• Directions:
From the records below, set down exactly the lines starting with the line that contains "wohnen anteilmäßig mehr" and going on through the line that contains "ist schon aus sprachlichen Gründen schwierig.". Nothing else is wanted.

• Stored records:

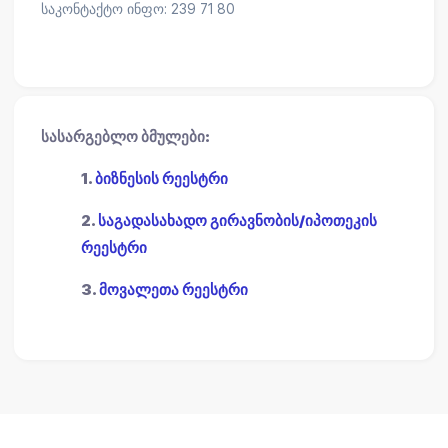
საკონტაქტო ინფო: 239 71 80
სასარგებლო ბმულები:
1.
ბიზნესის რეესტრი
2.
საგადასახადო გირავნობის/იპოთეკის
რეესტრი
3.
მოვალეთა რეესტრი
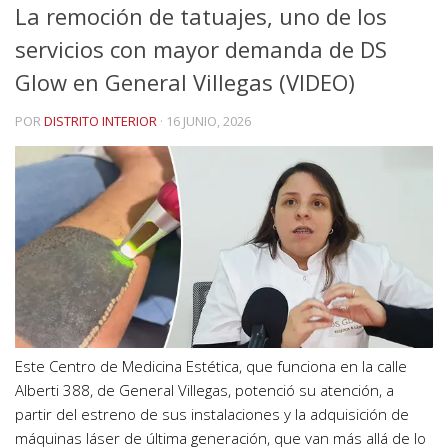
La remoción de tatuajes, uno de los
servicios con mayor demanda de DS
Glow en General Villegas (VIDEO)
POR
DISTRITO INTERIOR
·
16 JUNIO, 2026
Este Centro de Medicina Estética, que funciona en la calle
Alberti 388, de General Villegas, potenció su atención, a
partir del estreno de sus instalaciones y la adquisición de
máquinas láser de última generación, que van más allá de lo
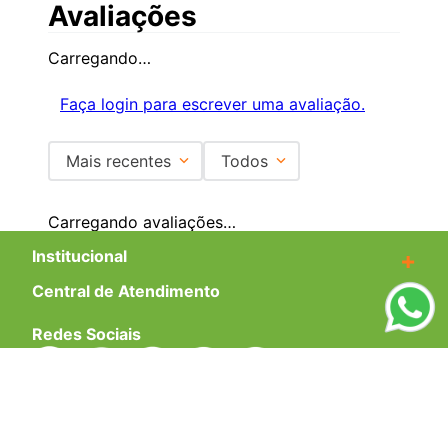
Avaliações
Carregando…
Faça login para escrever uma avaliação.
Mais recentes
Todos
Carregando avaliações…
Institucional
+
Central de Atendimento
+
Redes Sociais
Formas de pagamento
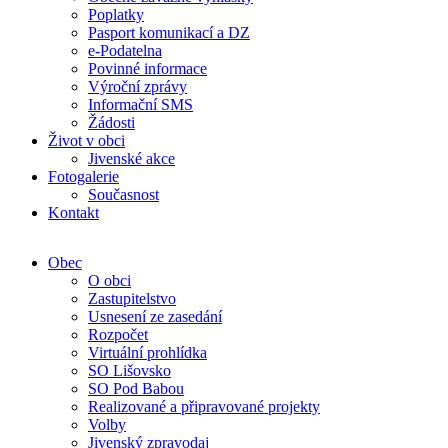
Poplatky
Pasport komunikací a DZ
e-Podatelna
Povinné informace
Výroční zprávy
Informační SMS
Žádosti
Život v obci
Jivenské akce
Fotogalerie
Současnost
Kontakt
Obec
O obci
Zastupitelstvo
Usnesení ze zasedání
Rozpočet
Virtuální prohlídka
SO Lišovsko
SO Pod Babou
Realizované a připravované projekty
Volby
Jivenský zpravodaj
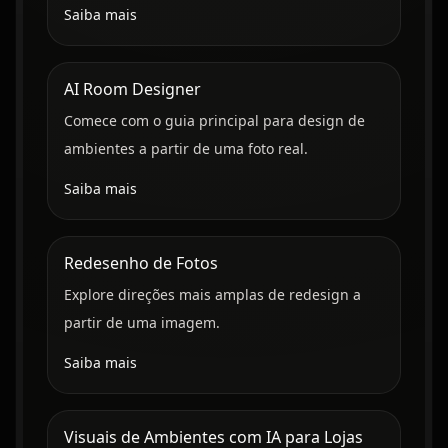
Saiba mais
AI Room Designer
Comece com o guia principal para design de
ambientes a partir de uma foto real.
Saiba mais
Redesenho de Fotos
Explore direções mais amplas de redesign a
partir de uma imagem.
Saiba mais
Visuais de Ambientes com IA para Lojas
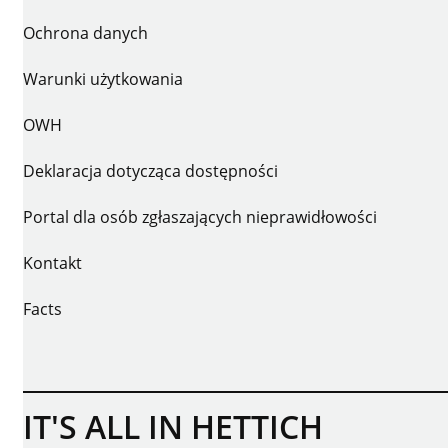
Ochrona danych
Warunki użytkowania
OWH
Deklaracja dotycząca dostępności
Portal dla osób zgłaszających nieprawidłowości
Kontakt
Facts
IT'S ALL IN HETTICH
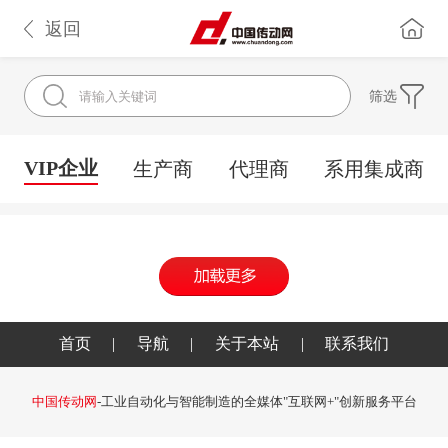
返回
筛选
VIP企业
生产商
代理商
系用集成商
首页
|
导航
|
关于本站
|
联系我们
中国传动网
-工业自动化与智能制造的全媒体"互联网+"创新服务平台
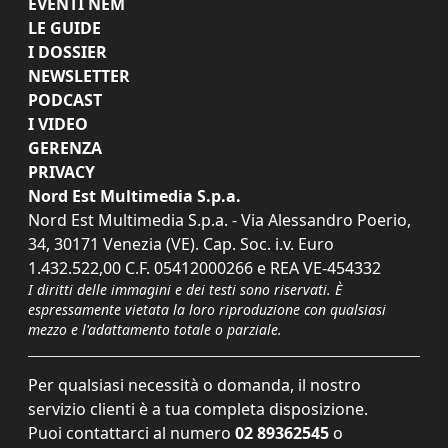
EVENTI NEM
LE GUIDE
I DOSSIER
NEWSLETTER
PODCAST
I VIDEO
GERENZA
PRIVACY
Nord Est Multimedia S.p.a.
Nord Est Multimedia S.p.a. - Via Alessandro Poerio,
34, 30171 Venezia (VE). Cap. Soc. i.v. Euro
1.432.522,00 C.F. 05412000266 e REA VE-454332
I diritti delle immagini e dei testi sono riservati. È
espressamente vietata la loro riproduzione con qualsiasi
mezzo e l'adattamento totale o parziale.
Per qualsiasi necessità o domanda, il nostro
servizio clienti è a tua completa disposizione.
Puoi contattarci al numero
02 89362545
o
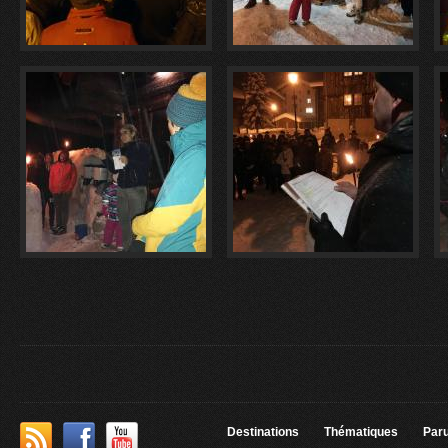
Destinations
Thématiques
Paru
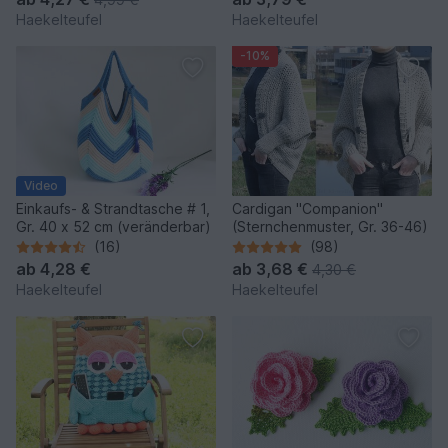
Haekelteufel
Haekelteufel
-10%
Video
Einkaufs- & Strandtasche # 1,
Cardigan "Companion"
Gr. 40 x 52 cm (veränderbar)
(Sternchenmuster, Gr. 36-46)
(16)
(98)
ab
4,28 €
ab
3,68 €
4,30 €
Haekelteufel
Haekelteufel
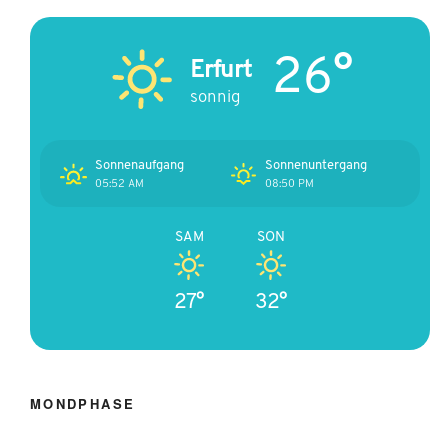
26°
Erfurt
sonnig
Sonnenaufgang
Sonnenuntergang
05:52 AM
08:50 PM
SAM
SON
27°
32°
MONDPHASE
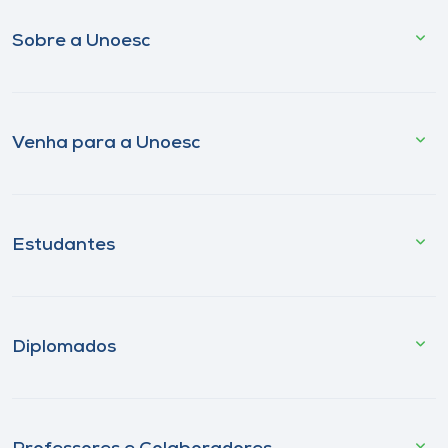
Sobre a Unoesc
Venha para a Unoesc
Estudantes
Diplomados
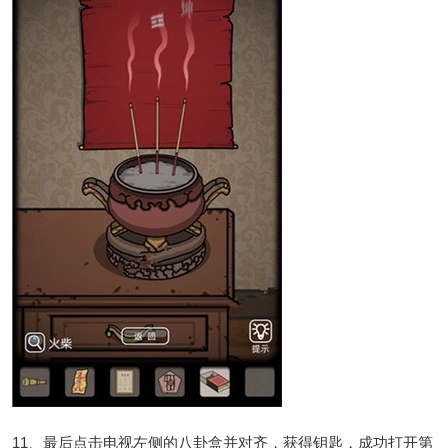
11、最后点击电视左侧的八卦盒并对齐，获得钥匙，成功打开第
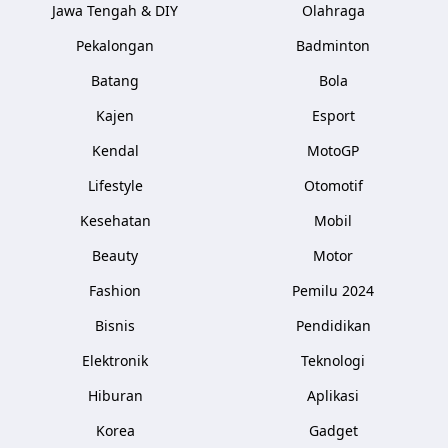
Jawa Tengah & DIY
Olahraga
Pekalongan
Badminton
Batang
Bola
Kajen
Esport
Kendal
MotoGP
Lifestyle
Otomotif
Kesehatan
Mobil
Beauty
Motor
Fashion
Pemilu 2024
Bisnis
Pendidikan
Elektronik
Teknologi
Hiburan
Aplikasi
Korea
Gadget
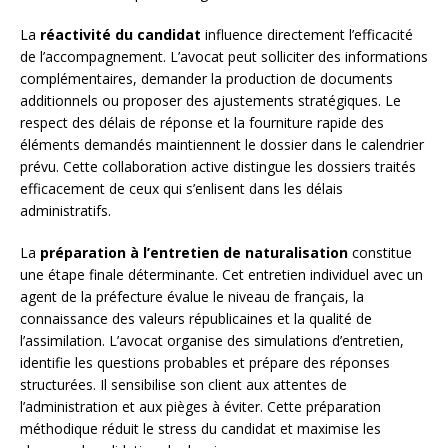
La
réactivité du candidat
influence directement l’efficacité
de l’accompagnement. L’avocat peut solliciter des informations
complémentaires, demander la production de documents
additionnels ou proposer des ajustements stratégiques. Le
respect des délais de réponse et la fourniture rapide des
éléments demandés maintiennent le dossier dans le calendrier
prévu. Cette collaboration active distingue les dossiers traités
efficacement de ceux qui s’enlisent dans les délais
administratifs.
La
préparation à l’entretien de naturalisation
constitue
une étape finale déterminante. Cet entretien individuel avec un
agent de la préfecture évalue le niveau de français, la
connaissance des valeurs républicaines et la qualité de
l’assimilation. L’avocat organise des simulations d’entretien,
identifie les questions probables et prépare des réponses
structurées. Il sensibilise son client aux attentes de
l’administration et aux pièges à éviter. Cette préparation
méthodique réduit le stress du candidat et maximise les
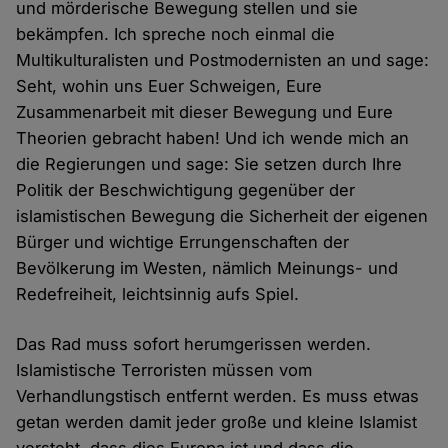
und mörderische Bewegung stellen und sie
bekämpfen. Ich spreche noch einmal die
Multikulturalisten und Postmodernisten an und sage:
Seht, wohin uns Euer Schweigen, Eure
Zusammenarbeit mit dieser Bewegung und Eure
Theorien gebracht haben! Und ich wende mich an
die Regierungen und sage: Sie setzen durch Ihre
Politik der Beschwichtigung gegenüber der
islamistischen Bewegung die Sicherheit der eigenen
Bürger und wichtige Errungenschaften der
Bevölkerung im Westen, nämlich Meinungs- und
Redefreiheit, leichtsinnig aufs Spiel.
Das Rad muss sofort herumgerissen werden.
Islamistische Terroristen müssen vom
Verhandlungstisch entfernt werden. Es muss etwas
getan werden damit jeder große und kleine Islamist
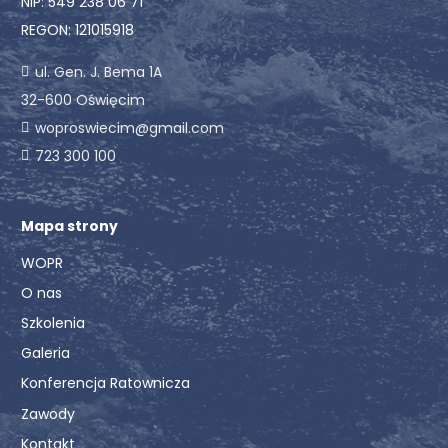
NIP: 549 238 06 71
REGON: 121015918
ul. Gen. J. Bema 1A
32-600 Oświęcim
woproswiecim@gmail.com
723 300 100
Mapa strony
WOPR
O nas
Szkolenia
Galeria
Konferencja Ratownicza
Zawody
Kontakt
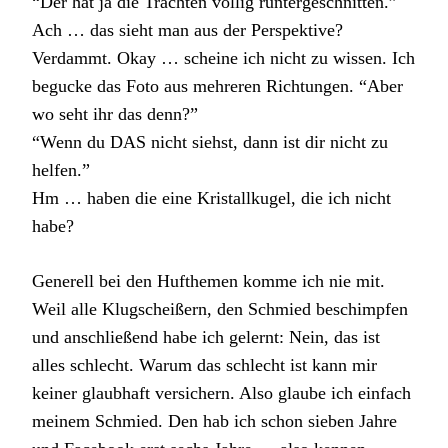
“Der hat ja die Trachten völlig runtergeschnitten.”
Ach … das sieht man aus der Perspektive?
Verdammt. Okay … scheine ich nicht zu wissen. Ich
begucke das Foto aus mehreren Richtungen. “Aber
wo seht ihr das denn?”
“Wenn du DAS nicht siehst, dann ist dir nicht zu
helfen.”
Hm … haben die eine Kristallkugel, die ich nicht
habe?
Generell bei den Hufthemen komme ich nie mit.
Weil alle Klugscheißern, den Schmied beschimpfen
und anschließend habe ich gelernt: Nein, das ist
alles schlecht. Warum das schlecht ist kann mir
keiner glaubhaft versichern. Also glaube ich einfach
meinem Schmied. Den hab ich schon sieben Jahre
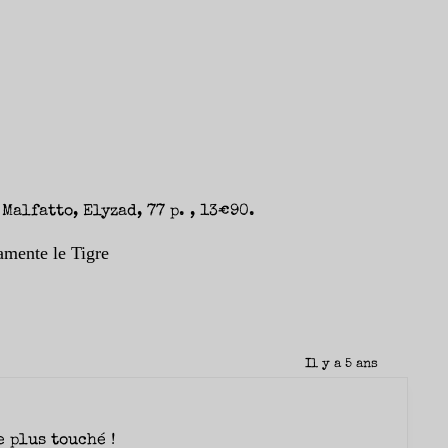
Malfatto, Elyzad, 77 p. , 13€90.
lamente le Tigre
Il y a 5 ans
e plus touché !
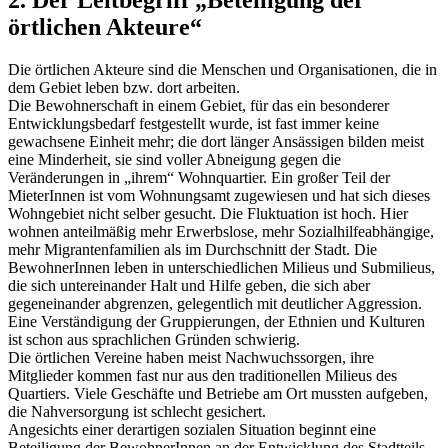
örtlichen Akteure“
Die örtlichen Akteure sind die Menschen und Organisationen, die in
dem Gebiet leben bzw. dort arbeiten.
Die Bewohnerschaft in einem Gebiet, für das ein besonderer
Entwicklungsbedarf festgestellt wurde, ist fast immer keine
gewachsene Einheit mehr; die dort länger Ansässigen bilden meist
eine Minderheit, sie sind voller Abneigung gegen die
Veränderungen in „ihrem“ Wohnquartier. Ein großer Teil der
MieterInnen ist vom Wohnungsamt zugewiesen und hat sich dieses
Wohngebiet nicht selber gesucht. Die Fluktuation ist hoch. Hier
wohnen anteilmäßig mehr Erwerbslose, mehr Sozialhilfeabhängige,
mehr Migrantenfamilien als im Durchschnitt der Stadt. Die
BewohnerInnen leben in unterschiedlichen Milieus und Submilieus,
die sich untereinander Halt und Hilfe geben, die sich aber
gegeneinander abgrenzen, gelegentlich mit deutlicher Aggression.
Eine Verständigung der Gruppierungen, der Ethnien und Kulturen
ist schon aus sprachlichen Gründen schwierig.
Die örtlichen Vereine haben meist Nachwuchssorgen, ihre
Mitglieder kommen fast nur aus den traditionellen Milieus des
Quartiers. Viele Geschäfte und Betriebe am Ort mussten aufgeben,
die Nahversorgung ist schlecht gesichert.
Angesichts einer derartigen sozialen Situation beginnt eine
Beteiligung der BewohnerInnen an der Entwicklung des Stadtteils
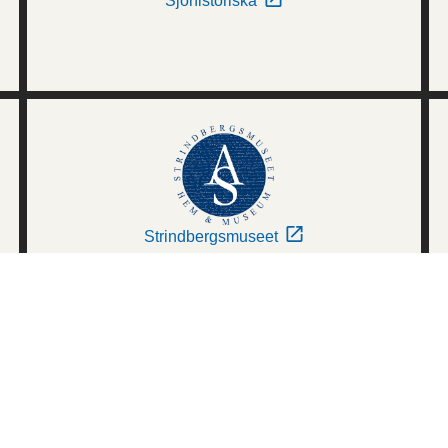
Sjöhistoriska
Strindbergsmuseet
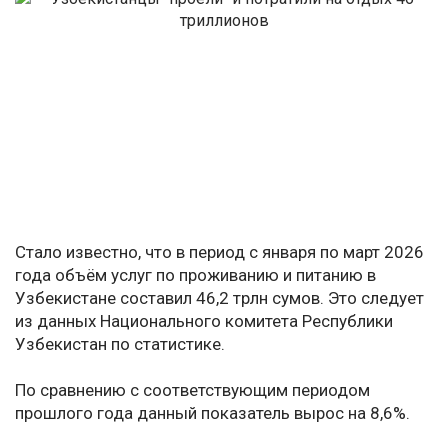
Стало известно, что в период с января по март 2026
года объём услуг по проживанию и питанию в
Узбекистане составил 46,2 трлн сумов. Это следует
из данных Национального комитета Республики
Узбекистан по статистике.
По сравнению с соответствующим периодом
прошлого года данный показатель вырос на 8,6%.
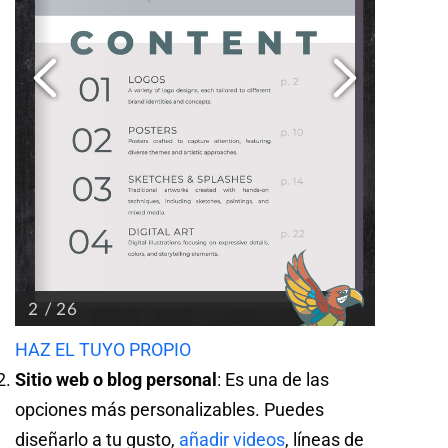
HAZ EL TUYO PROPIO
Sitio web o blog personal
: Es una de las
opciones más personalizables. Puedes
diseñarlo a tu gusto,
añadir videos
, líneas de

• Output of the exercise:
wohnen anteilmäßig mehr Erwerbslose, mehr Sozialhilfeabhängige,
mehr Migrantenfamilien als im Durchschnitt der Stadt. Die
BewohnerInnen leben in unterschiedlichen Milieus und Submilieus,
die sich untereinander Halt und Hilfe geben, die sich aber
gegeneinander abgrenzen, gelegentlich mit deutlicher Aggression.
Eine Verständigung der Gruppierungen, der Ethnien und Kulturen
ist schon aus sprachlichen Gründen schwierig.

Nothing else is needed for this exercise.